Sgt. Carol Adams says this is just one aspect of their faith leaders partnership.
She says they regularly meet with pastors and church members to hear concerns and to keep them updated on crime trends in the area.
They also engage families during special community day events.
In the past, that has included grilling out and having meet and greet activities with neighbors in the community.
"We’ve cooked dinner, we’ve cooked on the grill, we give away clothes, and we have given away furniture," Adams said.
It's a partnership that's helping to bridge the gap between the community and police.
Hanover Pastor Buddy Thompson says his Life Church congregation is part of a similar initiative started by the Hanover County Sheriff's Office.
It is called Worship Watch.
Pastor Thompson says he believes his church and congregation are better prepared thanks to this program.
Thompson says they enjoy monthly newsletters from the Hanover Sheriff's Office which outline crime stats and trends in their community.
He says they also help church members keep up-to-date on the latest scams that may be targeting churches and vulnerable citizens in the community.
Sgt.
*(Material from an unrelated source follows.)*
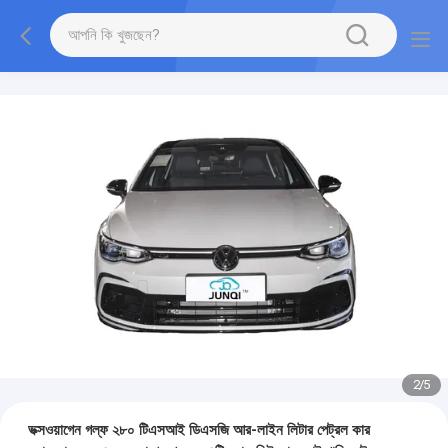
2
/
5
ভক্সওয়াগেন গল্ফ ২৮০ টিএসআই ডিএসজি আর-লাইন লিটার পেট্রল কার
Terry Sullivan from the HCSO says whether they are depending on faith community volunteers or whether his department is providing security trainings to keep worship facilities safe, these growing partnerships are a win-win, with the community coming out on top.
Currently the Hanover County Sheriff's Office has partnered with 136 different churches.
Richmond police Sgt. Carol Adams told us they're always looking to connect with more faith leaders and partners.
Their next meeting that's open to all citizens is March 7 at 3 p.m. It will take place at police headquarters at 200 Grace St.